Saved data entries
▼

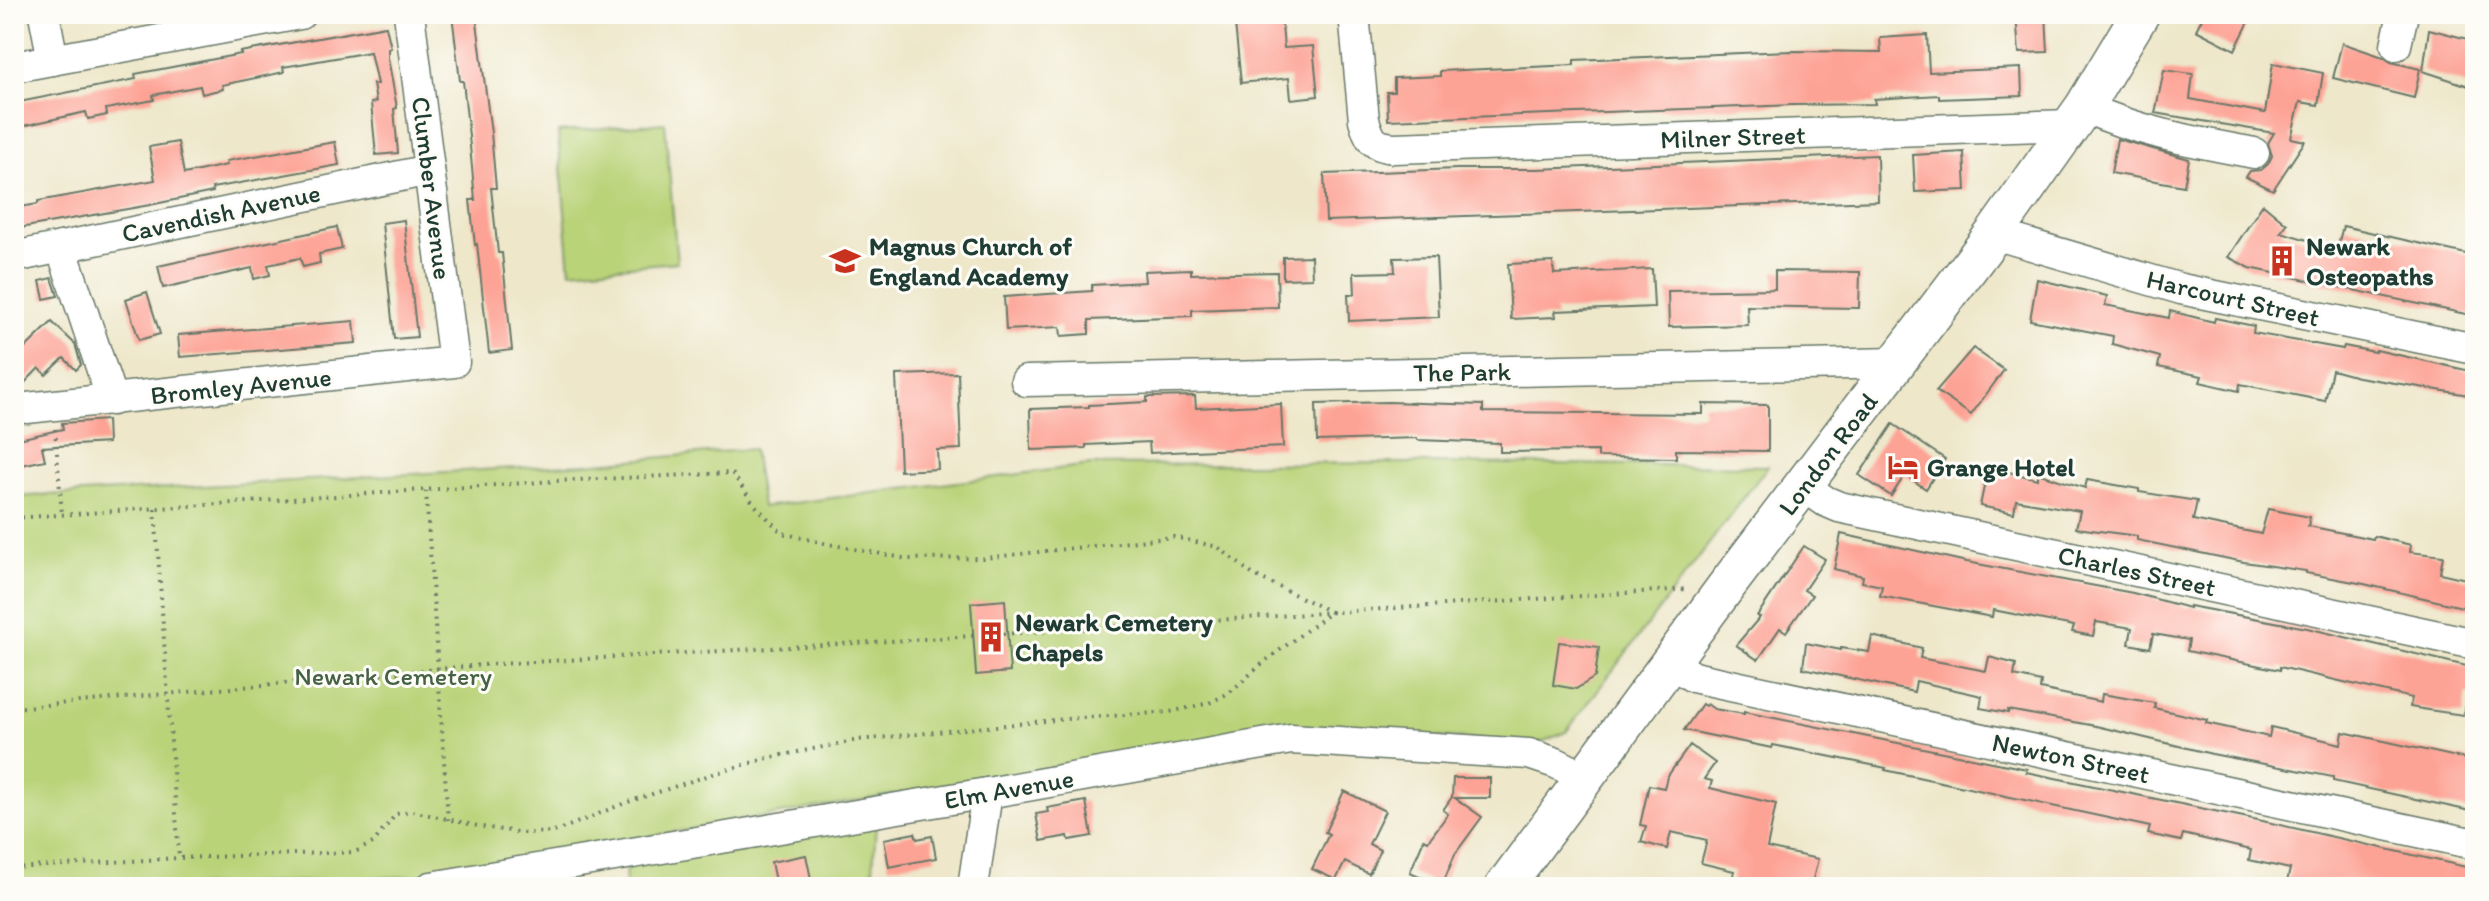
<svg xmlns="http://www.w3.org/2000/svg" width="2489" height="901" font-family="Itim,sans-serif">
	<rect width="100%" height="100%" fill="#fdfcf7"/>
	<filter id="ink" filterUnits="userSpaceOnUse"><feTurbulence type="fractalNoise" baseFrequency=".0125" numOctaves="2"/><feDisplacementMap in="SourceGraphic" scale="16" xChannelSelector="R" yChannelSelector="G"/><feConvolveMatrix kernelMatrix="1 2 1 2 8 2 1 2 1" color-interpolation-filters="sRGB"/></filter>
	<filter id="wash" filterUnits="userSpaceOnUse"><feTurbulence type="fractalNoise" baseFrequency=".006" numOctaves="4" result="noise"/><feDisplacementMap in="SourceGraphic" scale="32" xChannelSelector="R" yChannelSelector="G"/><feGaussianBlur stdDeviation="1.8" result="paint"/><feColorMatrix in="noise" values="0 0 0 0 0 0 0 0 0 0 0 0 0 0 0 0 0 1.4 0 .05"/><feComposite in="paint" operator="in"/></filter>
	<g filter="url(#wash)">
		<rect width="100%" height="100%" fill="#eee7ca"/>
		<g fill="#b9d378" stroke="#6c8856" stroke-width="2">
			<polygon points="665,123 677,262 570,271 558,132"/>
			<polygon points="753,449 762,507 1090,465 1415,463 1768,466 1566,732 1537,744 1291,727 417,876 182,887 14,887 14,497 586,464"/>
			<polygon points="876,823 872,887 625,887 626,863"/>
		</g>
		<g id="blocks">
			<g fill="#fda395">
				<polygon points="452,14 476,14 491,133 496,188 491,188 498,253 502,253 512,350 489,353 477,244 475,245 470,200 475,200 470,146 463,81 460,81"/>
				<polygon points="1234,14 1281,14 1284,48 1313,46 1318,96 1291,99 1289,78 1241,83"/>
				<polygon points="2016,14 2046,14 2048,52 2019,53"/>
				<polygon points="2204,14 2253,14 2235,50 2196,30"/>
				<polygon points="386,26 391,48 388,49 388,58 397,108 394,109 398,153 376,155 371,103 376,102 373,84 377,84 370,52 283,67 284,72 222,85 223,89 202,94 200,86 153,95 154,100 106,109 107,115 88,119 86,112 14,128 14,103 136,79 135,74 241,54 240,52"/>
				<polygon points="2429,29 2475,41 2475,88 2423,71"/>
				<polygon points="1927,35 1929,72 2021,68 2022,96 1939,99 1939,95 1874,99 1875,104 1793,105 1388,120 1387,92 1394,92 1394,78 1440,76 1440,71 1574,65 1574,60 1791,51 1881,52 1880,38"/>
				<polygon points="2342,43 2383,57 2391,62 2420,69 2414,98 2333,78"/>
				<polygon points="2273,63 2323,73 2318,105 2300,102 2291,138 2305,141 2273,190 2246,177 2250,171 2261,170 2268,164 2272,156 2268,143 2274,133 2155,113 2164,70 2193,74 2190,99 2265,113"/>
				<polygon points="2117,139 2189,159 2184,186 2111,173"/>
				<polygon points="178,142 184,174 227,165 226,161 335,142 339,165 212,188 213,192 150,205 14,229 14,208 38,204 38,201 155,180 149,147"/>
				<polygon points="1964,152 1966,190 1915,192 1913,155"/>
				<polygon points="1877,155 1878,201 1326,221 1324,174 1457,169 1537,169"/>
				<polygon points="2263,204 2287,224 2281,232 2337,249 2343,226 2475,256 2475,316 2250,268 2228,257"/>
				<polygon points="404,220 417,337 394,339 382,223"/>
				<polygon points="337,227 342,249 319,254 320,263 303,267 300,258 268,265 270,275 254,279 252,268 163,288 158,266"/>
				<polygon points="1311,256 1312,278 1283,279 1283,257"/>
				<polygon points="1436,257 1439,317 1349,321 1348,294 1355,294 1354,273 1395,272 1394,258"/>
				<polygon points="1553,262 1554,274 1652,269 1654,307 1555,311 1556,317 1511,319 1508,264"/>
				<polygon points="1191,269 1191,274 1277,272 1278,307 1192,310 1192,316 1089,320 1089,334 1061,336 1060,327 1006,330 1004,297 1092,291 1092,285 1145,282 1144,271"/>
				<polygon points="1775,271 1860,272 1859,308 1747,306 1748,325 1669,327 1668,291 1775,289"/>
				<polygon points="52,278 58,296 44,299 40,281"/>
				<polygon points="2037,279 2107,296 2105,305 2169,318 2170,311 2214,322 2215,318 2254,326 2253,333 2343,349 2344,346 2375,352 2376,350 2475,372 2475,396 2358,377 2332,370 2325,401 2240,384 2239,391 2200,382 2202,376 2158,367 2160,357 2112,344 2113,336 2030,320"/>
				<polygon points="147,292 160,334 139,340 126,299"/>
				<polygon points="354,321 356,343 180,357 178,335"/>
				<polygon points="52,322 75,344 81,365 76,370 64,358 46,375 39,368 14,394 14,359"/>
				<polygon points="1973,348 2004,370 1971,415 1936,391"/>
				<polygon points="958,373 961,449 937,450 938,469 900,471 896,375"/>
				<polygon points="1195,396 1196,408 1281,404 1283,447 1150,453 1149,442 1086,445 1086,448 1031,450 1030,409 1089,407 1089,405 1147,402 1147,397"/>
				<polygon points="1388,402 1483,405 1483,412 1703,414 1703,404 1768,405 1768,451 1676,450 1676,458 1598,457 1598,451 1500,452 1500,443 1417,440 1417,438 1317,441 1316,404"/>
				<polygon points="107,420 108,443 42,447 45,460 17,466 14,440 63,429 62,423"/>
				<polygon points="1893,424 1945,459 1926,489 1905,475 1891,496 1859,475"/>
				<polygon points="1988,467 2037,479 2037,473 2085,488 2087,480 2139,489 2139,492 2197,501 2193,520 2261,534 2268,509 2310,517 2308,526 2373,539 2374,536 2411,545 2410,552 2443,556 2440,573 2475,581 2475,610 2364,584 2306,573 2306,571 2244,562 2137,540 2137,536 2076,528 2080,511 2016,500 2014,513 1980,506"/>
				<polygon points="1841,534 1967,562 2133,593 2189,608 2189,606 2307,628 2475,668 2475,695 2467,694 2463,715 2428,710 2410,707 2412,698 2280,667 2280,670 2187,651 2189,640 2153,634 2150,648 2129,644 2132,628 2096,622 2093,636 2072,632 2074,626 1993,610 1992,617 1880,596 1882,586 1862,582 1863,576 1834,569"/>
				<polygon points="1804,546 1825,559 1804,590 1812,595 1786,632 1780,628 1758,660 1736,645 1760,617 1757,616"/>
				<polygon points="1005,600 1010,672 976,675 971,603"/>
				<polygon points="1872,636 1922,648 1920,658 1986,671 1989,657 2016,664 2014,676 2041,682 2040,689 2101,702 2102,694 2155,703 2154,708 2207,720 2206,723 2269,737 2271,727 2341,744 2343,732 2475,761 2475,812 2333,781 2333,777 2212,754 2096,726 2008,710 2008,713 1980,708 1982,696 1916,681 1914,692 1803,668 1806,643 1841,650 1841,648 1869,652"/>
				<polygon points="1559,642 1599,647 1595,677 1576,689 1553,685"/>
				<polygon points="1702,704 1705,706 1707,704 1714,709 1744,714 1744,712 2027,769 2026,772 2258,820 2475,869 2475,887 2310,887 2287,882 2290,869 2249,860 2251,850 2183,834 2181,841 2148,834 2150,827 1885,770 1886,768 1773,745 1772,748 1684,730"/>
				<polygon points="1690,745 1715,763 1704,779 1712,781 1710,788 1776,804 1767,848 1818,859 1811,887 1731,887 1734,871 1701,863 1707,840 1671,832 1667,849 1641,842 1646,826 1640,825 1649,785 1664,788 1667,777"/>
				<polygon points="1453,778 1490,778 1490,798 1455,798 1482,817 1455,854 1442,886 1410,872 1424,839 1428,841 1448,814 1443,810 1452,797"/>
				<polygon points="1344,791 1385,811 1369,844 1380,850 1369,874 1345,862 1336,880 1312,869 1329,834 1325,832"/>
				<polygon points="1086,801 1092,836 1069,840 1068,836 1041,841 1036,814 1048,812 1047,808"/>
				<polygon points="915,833 917,839 932,836 936,858 889,867 884,839"/>
				<polygon points="806,855 811,879 776,886 771,862"/>
			</g>
		</g>
	</g>
	<g filter="url(#ink)">
		<use href="#blocks" fill-opacity="0" stroke="#677868" stroke-width="2"/>
		<g fill="none" stroke-linecap="round" stroke-linejoin="round">
			<g stroke="#677868" stroke-width="33">
				<g id="minor">
					<polyline points="44,14 53,60"/>
					<path d="M1354,14L1364,120C1370,139 1372,146 1394,148L2071,125"/>
					<polyline points="2396,45 2403,14"/>
					<polyline points="14,67 300,14"/>
					<path d="M2084,107C2138,132 2196,142 2254,153"/>
					<polyline points="1994,234 2181,289 2475,349"/>
					<polyline points="61,247 112,400"/>
					<polyline points="14,257 429,170"/>
					<polyline points="1026,381 1898,363"/>
					<polyline points="27,408 454,362 409,14"/>
					<polyline points="1804,486 1825,501 1839,507 2475,644"/>
					<polyline points="1670,662 1693,677 2475,844"/>
					<polyline points="431,887 987,793 1291,739 1529,754 1556,763 1584,777"/>
					<polyline points="973,887 987,793"/>
				</g>
			</g>
			<g stroke="#677868" stroke-width="41">
				<polyline id="major" points="1504,887 1725,588 1994,234 2084,107 2140,14"/>
			</g>
			<g stroke="#677868" stroke-width="4" stroke-dasharray="2 6" stroke-linecap="butt">
				<polyline points="55,429 62,514"/>
				<polyline points="426,491 448,820"/>
				<polyline points="155,509 179,858"/>
				<polyline points="14,518 555,481 732,473 754,504 782,533 828,544 908,559 984,558 1174,537 1218,547 1252,574 1331,612 1264,662 1229,693 1209,703 1170,712 1065,719 858,740 768,758 716,773 625,803 554,832 524,833 482,827 412,811 396,814 373,843 355,852 179,858 14,868"/>
				<polyline points="14,708 481,665 942,638 1687,589"/>
			</g>
			<use href="#minor" stroke="#fff" stroke-width="30"/>
			<use href="#major" stroke="#fff" stroke-width="38"/>
		</g>
	</g>
	<defs>
		<g id="school-bare" transform="scale(2.4)"><path d="M0-5L7-2L0 1L-7-2ZM-4 1L0 2.5L4 1V4Q0 6-4 4Z" fill="#c8321e" stroke="#fdfcf7" stroke-width="2.5" paint-order="stroke"/></g>
		<g id="building-bare" transform="scale(2.4)"><path d="M-4-6H4V6H1V3H-1V6H-4ZM-2.5-4.3h1.7v1.8h-1.7ZM.8-4.3h1.7v1.8H.8ZM-2.5-1h1.7V.8h-1.7ZM.8-1h1.7V.8H.8Z" fill="#c8321e" stroke="#fdfcf7" stroke-width="2.5" paint-order="stroke"/></g>
		<g id="hotel-bare" transform="scale(2.4)"><path d="M-6-4.5h1.5V1H6V5H4.5V3h-9V5H-6ZM-4 0a1.8 1.8 0 1 1 3.6 0ZM.5 0V-2.5h3Q6-2.5 6 0Z" fill="#c8321e" stroke="#fdfcf7" stroke-width="2.5" paint-order="stroke"/></g>
	</defs>
	<g fill-rule="evenodd">
		<use href="#school-bare" x="845" y="261"/>
		<use href="#building-bare" x="2282" y="261"/>
		<use href="#hotel-bare" x="1903" y="467"/>
		<use href="#building-bare" x="991" y="637"/>
	</g>
	<g text-anchor="middle" dominant-baseline="central" stroke-width="6" stroke-linejoin="round" paint-order="stroke">
		<g font-size="26" fill="#1f3d34" stroke="#fdfcf7">
			<text transform="translate(1733 137) rotate(-2)">Milner Street</text>
			<text transform="translate(432 188) rotate(83)">Clumber Avenue</text>
			<text transform="translate(221 213) rotate(-12)">Cavendish Avenue</text>
			<text transform="translate(2233 298) rotate(13)">Harcourt Street</text>
			<text transform="translate(1462 372) rotate(-1)">The Park</text>
			<text transform="translate(241 386) rotate(-6)">Bromley Avenue</text>
			<text transform="translate(1828 454) rotate(-53)">London Road</text>
			<text transform="translate(2137 571) rotate(12)">Charles Street</text>
			<text transform="translate(2071 758) rotate(12)">Newton Street</text>
			<text transform="translate(1009 789) rotate(-10)">Elm Avenue</text>
		</g>
		<g font-size="26" font-weight="bold" fill="#1f3d34" stroke="#fdfcf7" text-anchor="start">
			<text x="869" y="246">Magnus Church of<tspan x="869" dy="30">England Academy</tspan></text>
			<text x="2306" y="246">Newark<tspan x="2306" dy="30">Osteopaths</tspan></text>
			<text x="1927" y="467">Grange Hotel</text>
			<text x="1015" y="622">Newark Cemetery<tspan x="1015" dy="30">Chapels</tspan></text>
		</g>
		<g font-size="26" fill="#466245" stroke="#fdfcf7">
			<text x="393" y="676">Newark Cemetery</text>
		</g>
	</g>
	<rect width="2489" height="901" fill="none" stroke="#fdfcf7" stroke-width="48"/>
</svg>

▲

WHAT IS EXPECTED
Scan the records for the string "building" and show every line that contains it.

SOLVED EXERCISE
		<g id="building-bare" transform="scale(2.4)"><path d="M-4-6H4V6H1V3H-1V6H-4ZM-2.5-4.3h1.7v1.8h-1.7ZM.8-4.3h1.7v1.8H.8ZM-2.5-1h1.7V.8h-1.7ZM.8-1h1.7V.8H.8Z" fill="#c8321e" stroke="#fdfcf7" stroke-width="2.5" paint-order="stroke"/></g>
		<use href="#building-bare" x="2282" y="261"/>
		<use href="#building-bare" x="991" y="637"/>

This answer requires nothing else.